Geboren 1990, studierte Neda Aydin an der HFBK Dresden, wo sie 2021 Meisterschülerin von Alicja Kwade wurde, und schloss 2024 ihr Diplom an der Weißensee Kunsthochschule Berlin ab.
Neda Aydin interessiert sich für die Kräfte und Strukturen, die Menschen sowohl auf individueller als auch auf gesellschaftlicher Ebene formen, fordern und prägen – wie etwa gesellschaftliche Normen, Erwartungshaltungen und der Druck zur Anpassung. Diese Kräfte bergen einen dualen Charakter: Sie sind nicht nur einschränkend oder bedrückend, sondern auch Katalysatoren für Stärke und Widerstand.
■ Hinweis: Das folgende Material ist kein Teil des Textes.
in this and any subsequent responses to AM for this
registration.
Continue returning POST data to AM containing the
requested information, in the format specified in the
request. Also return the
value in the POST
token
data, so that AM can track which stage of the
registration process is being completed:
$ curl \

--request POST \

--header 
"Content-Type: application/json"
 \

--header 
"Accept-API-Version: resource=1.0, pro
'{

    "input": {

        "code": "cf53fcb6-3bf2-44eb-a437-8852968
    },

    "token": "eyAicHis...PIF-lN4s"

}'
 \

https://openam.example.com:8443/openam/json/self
In ihrer Arbeit setzt Aydin daher bewusst Materialien ein, deren Wertigkeit, Dichte, Härte und Oberflächenbeschaffenheit in Diskrepanz zueinander stehen. Diese Kontraste schaffen ein Machtgefälle, in dem das „dominante“ Material die Koordinaten festlegt, innerhalb derer sich das „unterlegene“ Material bewegen kann. Die Veränderungen der Materialien – als Antwort auf den Druck – zeigen in subtilen und ästhetischen Gesten die Resilienz dieser Prozesse. In diesem Wechselspiel setzt sie die Materialien ortsbezogen und materialsensibel ein – stets im Dialog mit dem jeweiligen Raum und dessen Nutzung.